To clear up my own confusion, the 56 bytes only comes in when using bcrypt for encrypting vs hashing, however the "72 character" password limit for hashing is actually 18 words of 32-bits.
"Note that much confusion on the web about key lengths with bcrypt ('72' vs. '56' bytes) comes from the fact that there are TWO algorithms called 'bcrypt' which both happen to use Blowfish. One is an encryption algorithm, and the other is a hash algorithm. While they share a common core component, the purposes are thereby entirely different. For the sake of the bcrypt HASHING/key-strengthening algorithm (which we care about now), the 72-byte input parameter is in no way a theoretical problem at all, even for non-Latin UTF-8 based passphrases which eat up 3 bytes per unicode point. The reason is because the text-based passphrase itself needs to 'somehow' be converted into 18 words of 32-bits each anyway. (If we were _encrypting_ then the 56 bytes limit for THAT algorithm would come into play.) Even if you restrict your attention to ASCII it would not be ideal to simply convert ASCII code points to a (zero-padded) juxtaposed stream of 32-bit chunks anyway, because, well for one thing, you would be throwing away entropy due to not using the upper 1-bit range in each char, not to mention the range of unavailable non-printable ASCII characters."
I have question. Is salting solution like hash_function(salt_hardcoded_in_app + password_string + user_unique_salt) bad? Does adding hardcoded salt reduces security of app? Why? Thanks for any info on that.
A hardcoded value like that is actually known as a 'pepper' -- cute right? If you google 'salt and pepper cryptography' you'll get your answers on why pepper is, at best, a good addition to salt, at worst useless. Sorry, Sunday morning, feeling lazy, no link to give :-D
Not necessarily, if the database server is separated from the app server. If only the db is compromised, an attacker would first have to crack the encryption key, before being able to crack the password hash. But apart from the encryption key being really long, I believe that there's also no easy way of knowing if you cracked it, because all output would just look like a hash.
I think this is actually a great idea. Imagine someone steals your database with 100,000 user accounts, and wants to find a few users who used the password: "password123". They could easily take each salt and calculate password hashes in parallel, and would probably find at least one user account using that password. However, if the hashes were also encrypted with an unknown key, then none of your user's passwords could ever be cracked.
I'm actually surprised this is the first time I read about encrypting password hashes. I think the Rails gem "devise" should do this by default.

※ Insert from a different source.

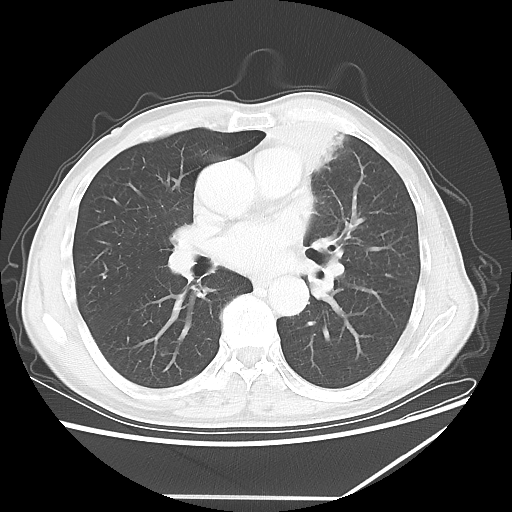
Chest CT, one axial slice. Position 32 of 64 along the scan axis. Reconstruction kernel LUNG. Lung window (W 1500 / L -600 HU). 5 mm slice thickness. 512 × 512 image matrix, field of view 383 × 383 mm. Male patient, age 64 years. Case-level facts recorded for this patient, not image findings: clinical TNM (as recorded): T1c N1 M1.
Annotated regions visible in this slice (bounding box drawn by a radiologist):
- lung tumour (recorded histology: squamous cell carcinoma): bounding box [x1, y1, x2, y2] px = [241, 77, 350, 184]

I had same thoughts about that idea with encryption. In theory getting passwords is just matter of time. Encrypted hashes give you more time and additional challenge for attacker.
The article doesn't really justify this. What benefit does the block cypher offer with a fixed key offer over not using a block cypher with a fixed key?

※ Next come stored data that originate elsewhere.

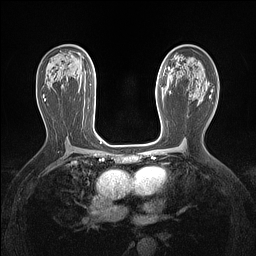
Breast MRI (dynamic contrast-enhanced), one axial slice. Slice 81 of 160 in the series (ordered by position). Dynamic contrast-enhanced series, time point 2 of 7 at this slice position (early post-contrast). 1.5 T. TE 1.4 ms, TR 5 ms. 1.12 mm slice thickness. 256 × 256 image matrix, field of view 300 × 300 mm. Female patient.
Outlined on this slice (semi-automatically segmented with operator editing):
- enhancing-tissue mask used for the functional tumour volume (all voxels passing the contrast-enhancement thresholds inside the analysis volume; usually the tumour): bounding box (x1, y1, x2, y2) in pixels: (163, 91, 164, 98)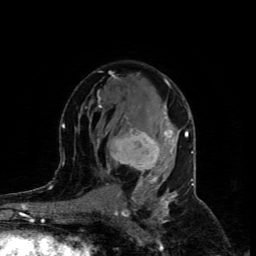
Breast MRI (dynamic contrast-enhanced), one axial slice. Position 52 of 80 along the scan axis. Cropped to one breast. Dynamic contrast-enhanced series, time point 2 of 4 at this slice position (early post-contrast). 1.5 T. TE 4.4 ms, TR 8.9 ms. 256 × 256 image matrix, field of view 150 × 150 mm. Female patient.
Structures marked on this image (semi-automatically segmented with operator editing):
- enhancing-tissue mask used for the functional tumour volume (all voxels passing the contrast-enhancement thresholds inside the analysis volume; usually the tumour): bounding box [x1, y1, x2, y2] px = [99, 106, 172, 186]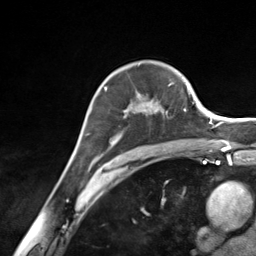
Breast MRI (dynamic contrast-enhanced), one axial slice; cropped to one breast; dynamic contrast-enhanced series, time point 2 of 7 at this slice position (early post-contrast); 3 T; TE 1.8 ms, TR 4.7 ms; 256 × 256 image matrix. Female patient.
Annotated regions visible in this slice (semi-automatic segmentation, software-assisted and operator-edited):
- enhancing-tissue mask used for the functional tumour volume (all voxels passing the contrast-enhancement thresholds inside the analysis volume; usually the tumour): bounding box [x1, y1, x2, y2] px = [96, 84, 170, 157]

i usually add pepper like you're describing prior to bcrypting. my thoughts being that it adds a bit of security in case your db gets compromised but not your server/code. the chance that one happens without the other may be slim.

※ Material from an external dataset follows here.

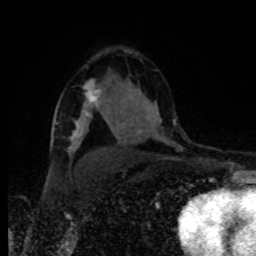
Breast MRI, one axial slice; position 55 of 80 along the scan axis; cropped to one breast; dynamic contrast-enhanced series, time point 2 of 8 at this slice position (early post-contrast); 1.5 T; TE 4.2 ms, TR 7 ms; 2 mm slice thickness; 256 × 256 image matrix, field of view 160 × 160 mm. Female patient.
Outlined on this slice (semi-automatically segmented with operator editing):
- enhancing-tissue mask used for the functional tumour volume (all voxels passing the contrast-enhancement thresholds inside the analysis volume; usually the tumour): bounding box (x1, y1, x2, y2) in pixels: (83, 84, 100, 117)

They don't need to compromise your server/code. They just need to be able to create an account (with a password they know) before they dump your database. Then it's just a matter of brute-forcing the 'pepper.'
yes, but the pepper still must be brute forced, and to do so requires that each attempt is run through bcrypt.
if you store the user_salt and the output of bcrypt(code_pepper + known_pass + user_salt) in your db, guessing the pepper requires comparing the bcrypt() output of every random pepper. you are as unlikely to brute force it as the plaintext pass of other users.
this type of pepper is essentially a mechanism for key stretching [1]
Any time you, as a non-cryptographer, deviate from established cryptographic solutions based on "your thoughts being", you are at best achieving no extra security, and at worst seriously weakening your security.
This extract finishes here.